Records contained in a dataset
------------------------------------------------------------------------
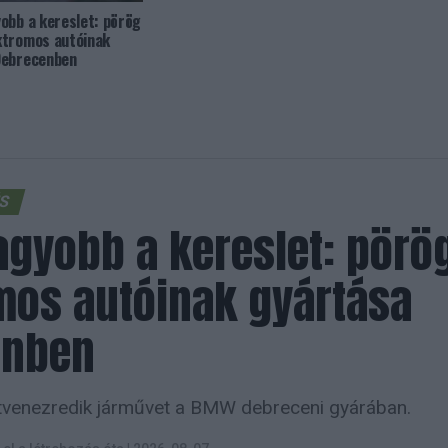
obb a kereslet: pörög
ktromos autóinak
Debrecenben
ÉS
agyobb a kereslet: pör
mos autóinak gyártása
enben
ötvenezredik járművet a BMW debreceni gyárában.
------------------------------------------------------------------------
An exact copy of all the records is required, with the pictures omitted.

| Response box |
obb a kereslet: pörög
ktromos autóinak
Debrecenben
ÉS
agyobb a kereslet: pör
mos autóinak gyártása
enben
ötvenezredik járművet a BMW debreceni gyárában.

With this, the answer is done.